Peace on Earth, Goodwill to All
rj
rjackson at mail.usyd.edu.au
Fri Dec 24 02:00:48 CST 1999
> [...] all those others day to day struggling with Us and Them...
... aah, Pink Floyd ...
... last minute shopping yesterday at Woolworths, bad Archons out in
force all over: obstructionist station wagons and trolley matrons in all
the byways and aisles; a swarthy man with a machete in the fresh produce
section hacking caulis apart with force right at the spot where the
mushrooms are; the single breakfast cereal I can eat relegated at last
to one narrow row in the farthest bottom corner of the shelves (and no
less than totally obscured by a pallet of cardboard cartons yet to be
unpacked to boot); and, at the register, a price check on the
double-smoked leg ham will conjure a leering aisle assistant from
seeming nowhere, her promptness uncustomary but more so especially at
this time of year, who just as promptly disappears back to the meat
freezer with it, neither ever to be seen again ...
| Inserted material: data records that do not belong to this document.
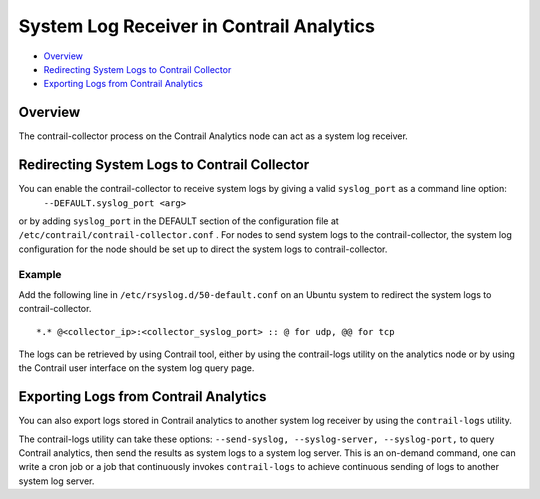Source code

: .. This work is licensed under the Creative Commons Attribution 4.0 International License.
   To view a copy of this license, visit http://creativecommons.org/licenses/by/4.0/ or send a letter to Creative Commons, PO Box 1866, Mountain View, CA 94042, USA.

=========================================
System Log Receiver in Contrail Analytics
=========================================

-  `Overview`_ 


-  `Redirecting System Logs to Contrail Collector`_ 


-  `Exporting Logs from Contrail Analytics`_ 



Overview
========

The contrail-collector process on the Contrail Analytics node can act as a system log receiver.


Redirecting System Logs to Contrail Collector
=============================================

You can enable the contrail-collector to receive system logs by giving a valid ``syslog_port`` as a command line option:
 ``--DEFAULT.syslog_port <arg>`` 
or by adding ``syslog_port`` in the DEFAULT section​ of the configuration file at ``/etc/contrail/contrail-collector.conf`` .
For nodes to send system logs to the contrail-collector, the system log configuration for the node should be set up to direct the system logs to contrail-collector.

Example
-------

Add the following line in ``/etc/rsyslog.d/50-default.conf`` on an Ubuntu system to redirect the system logs to contrail-collector.

::

	*.* @<collector_ip>:<collector_syslog_port> :: @ for udp, @@ for tcp

The logs can be retrieved by using Contrail tool, either by using the contrail-logs utility on the analytics node or by using the Contrail user interface on the system log query page.


Exporting Logs from Contrail Analytics
======================================

You can also export logs stored in Contrail analytics to another system log receiver by using the ``contrail-logs`` utility.

The contrail-logs utility can take these options: ``--send-syslog, --syslog-server, --syslog-port,`` to query Contrail analytics, then send the results as system logs to a system log server. This is an on-demand command, one can write a cron job or a job that continuously invokes ``contrail-logs`` to achieve continuous sending of logs to another system log server.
So, it was with some pleasure and relief that my rounds of the aisles
were accompanied by one of the carpark trolley rescue boys, a former
student, Assyrian I think, who'd come here as a refugee from the Kurdish
lands with his brothers and sisters some four or six years ago. I taught
them all when they first arrived, six of them in the one class, and,
coincidentally, he was in my class again last year completing his senior
matriculation. He didn't achieve great results, of course, because of
his comparatively brief exposure to the language, wasn't particularly
studious either come to think of it, but he's working, and he plans to
do a photography course or something next year if he can get in ...
As we walked we talked about stuff: the season, the millennium, who
celebrates what, what time the store stays open till. We talked about
how well over half of the people on the planet haven't been counting to
2000 the same way the Western calendar has, and how presumptuous and
blinkered and self-deceiving it is to think that the Wrath of God is
about to manifest itself in a numerical accident of our own device. At
about the frozen peas, suddenly remembering that Ramadan has coincided
with Advent this year, and forgetting (or never really knowing) what
faith he was brought up in, I happened to ask him whether his family
celebrated "our" festivals or "theirs". It was a reflex of the language,
a slip of the pronoun, and I didn't even realise what I'd said.
He did, however. He told me he wasn't Muslim and then looked at me
squarely as I was reaching into the freezer for a container of Double
Choc Chip: "'Ours' and 'theirs'?" he asked, half a smile on his face,
not so much question as critique.
It made me very happy. Well worth the price of admission.
Greetings of the season to one and all.